Voucher. Sembra una parola che indica una nuova moda dall’estero, e invece è una questione tutta nostrana e riguarda il mondo del lavoro. Ultimamente se ne sente spesso parlare in TV o si leggono articoli e post sui social, soprattutto perché tra pochi mesi sarebbe previsto un referendum, voluto dal sindacato CGIL, per decidere se abolirli o meno. Ma esattamente … cosa sono?
In sintesi, si tratta di buoni lavoro erogati dall’INPS e usati come metodo di pagamento per lavori occasionali e per prestazioni di lavoro accessorie, cioè non regolamentate con un contratto. Il taglio più piccolo è di 10 euro lordi l’ora, che corrispondono a 7,5 euro netti, il resto va all’INAIL e all’INPS che forniscono copertura assicurativa e contributiva, sebbene quest’ultima sia più debole poiché i contributi sono versati alla gestione separata.

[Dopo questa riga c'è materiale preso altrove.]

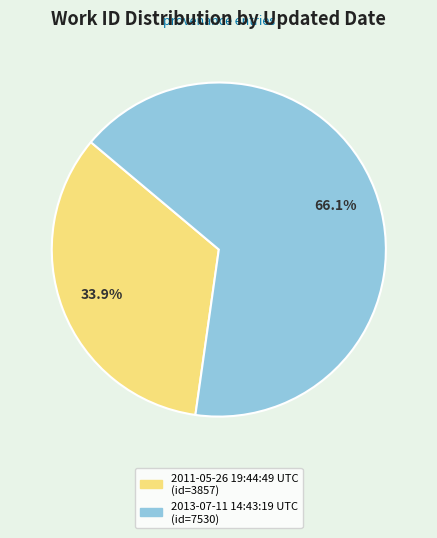

Is it true that 2013-07-11 14:43:19 UTC is 52% of the pie?

False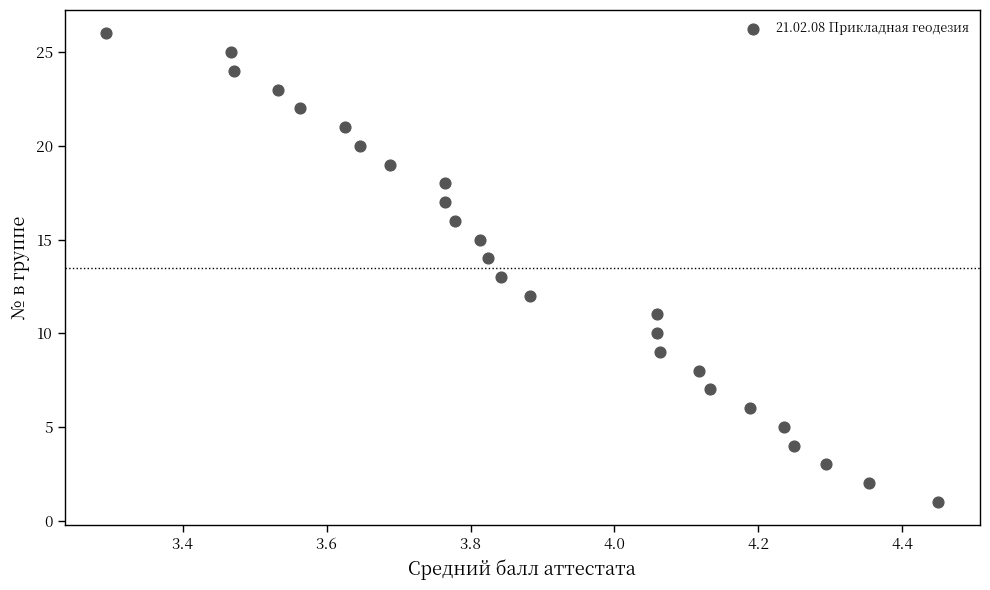

What is the range of Y values (max minus min)?

25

I voucher sono stati introdotti per la prima volta nel 2003, con il proposito di legalizzare la remunerazione di mini-lavori prima pagati a nero. L’utilizzo di questo metodo di pagamento è aumentato nel tempo, grazie a una serie di riforme che si sono susseguite negli anni. Tra le tappe fondamentali nella storia dei voucher ricordiamo le riforme del governo Berlusconi, nel biennio 2009-2010; la riforma Fornero nel 2012, che ha apportato nuovi limiti ma che allo stesso tempo ha aumentato la possibilità di pagare con questi buoni. Infine abbiamo il Jobs Act del governo Renzi, con il quale la cifra netta che un dipendente può guadagnare in un anno è passata da 5000 a 7000 euro e non ci sono più limiti per settori economici.

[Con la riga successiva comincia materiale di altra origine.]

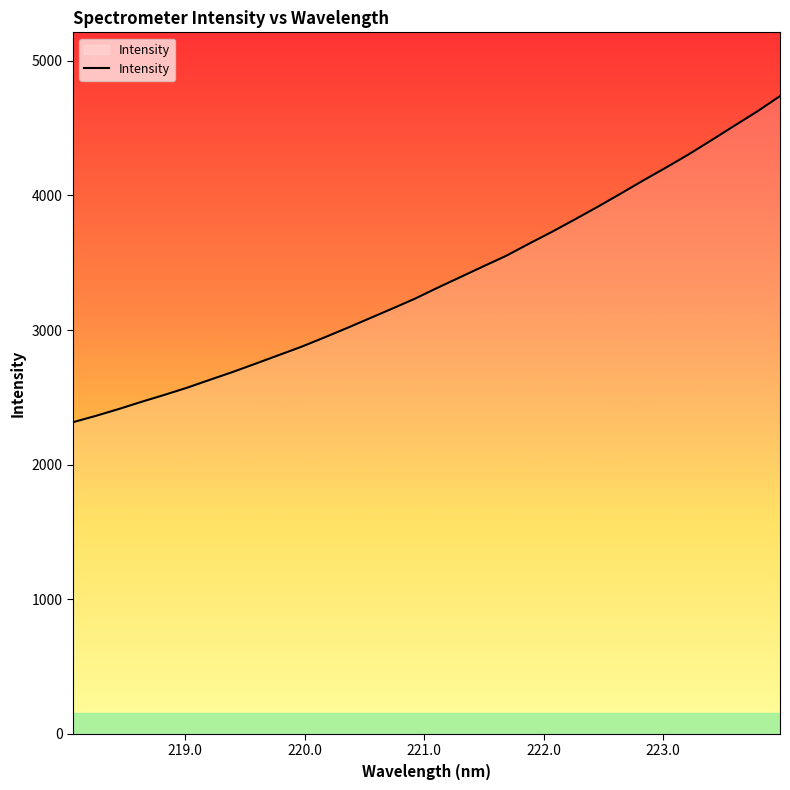

What is the maximum value shown in the chart?

4738.2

SVANTAGGI E CRITICITA’ – L’utilizzo dei voucher è aumentato dal 2008 al 2016 in modo sproporzionato. L’incremento più significativo si è verificato durante il governo Renzi, si è infatti passati dai 24 milioni del 2013 ai 121,5 milioni nei primi dieci mesi del 2016. Il motivo di tale diffusione dei buoni lavoro è che con il Jobs Act molti datori hanno visto i voucher come un metodo remunerativo più conveniente rispetto alle forme di contratto.
Purtroppo però non può dirsi raggiunto lo scopo iniziale, poiché i buoni sono stati usati sempre più frequentemente per mascherare il lavoro nero, e non per eliminarlo, alimentando così il fenomeno della precarizzazione dell’occupazione. Ciò è dovuto in parte anche all’aumento del guadagno netto, in quanto 7000 euro annui (2.000 o 3.000 considerato il singolo datore di lavoro) è una cifra davvero alta e per niente conforme alla definizione di “lavoro occasionale”. Inoltre bisogna specificare che la copertura assicurativa prevista dai voucher è minima e non tutela i lavoratori come dovrebbe, poiché non comprende ad esempio i periodi di maternità, malattia o i contributi validi per l’indennità di disoccupazione. Le giornate di lavoro pagate con i voucer, infatti, non sono utili al lavoratore nemmeno ai fini della domanda di NASPI.
L’utilizzo improprio dei voucher potrebbe essere eliminato o ridotto nei prossimi mesi. Non solo per la previsione del referendum, la cui data però non è stata ancora fissata, ma anche per l’iniziativa del governo di proporre modifiche al Parlamento in modo da evitare, anche per ragioni politiche, lo svolgimento della consultazione. Da ieri, sono circolate le prime indiscrezioni e ipotesi di modifica. Allo studio ci sarebbe la limitazione dei voucher ai soli settori del lavoro domestico o agricolo, o alle imprese unipersonali (con zero o 1 solo dipendente), oppure ancora la re-introduzione di limiti di reddito a livelli più rigidi, come nella formulazione originaria prevista oltre 10 anni fa. La questione potrebbe evolvere tra pochi giorni. Sullo sfondo, ancora una volta, ci sono le effettive esigenze e criticità dei lavoratori, finora alquanto ignorate nel dibattito sociale, istituzionale e politico.